I guess I still don’t really have an answer to the question, at first a bit inchoate, that motivated this post: Does the apparent fact that, in our linguistic framework – scientific English? –, we can denote (what we sometimes correctly take to be) entirely new sui generis properties somehow entail that ontology is not guided by the convenient choice of a linguistic framework?

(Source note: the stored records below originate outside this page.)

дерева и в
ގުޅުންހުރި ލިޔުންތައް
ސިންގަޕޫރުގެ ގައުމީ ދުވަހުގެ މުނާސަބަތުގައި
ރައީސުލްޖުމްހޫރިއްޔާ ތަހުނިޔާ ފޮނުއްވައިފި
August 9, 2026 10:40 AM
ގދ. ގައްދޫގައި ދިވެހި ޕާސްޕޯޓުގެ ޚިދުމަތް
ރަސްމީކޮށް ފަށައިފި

In other words: sometimes we introduce altogether new (sometimes sui generis) properties into our ontology by a process that apparently does not necessitate commitment to any sort of heavy background theory. The introduction, and the need for the introduction, presses on us with a feeling of utter immediacy. Clearly, we are following some norm here – both in feeling the need for the introduction, and in actually executing it (an act perhaps beyond our control). This norm, whatever it is, is meta-ontological. It dictates how and when to introduce new kinds of terms and objects. The question is: can this norm be stated within or somehow compassed by the meta-ontology of ESO, say as a peculiar fact about the rules that constitute the linguistic framework of present-day scientific English? It seems hard to square the utter non-verbalness of the need to follow the norm and ESO’s (perhaps deceptive) appearance of making all ontological norms essentially semantical rules, and meta-ontological norms reasons for changing semantical rules. It all seems to depend on the nature of linguistic rules and linguistic frameworks.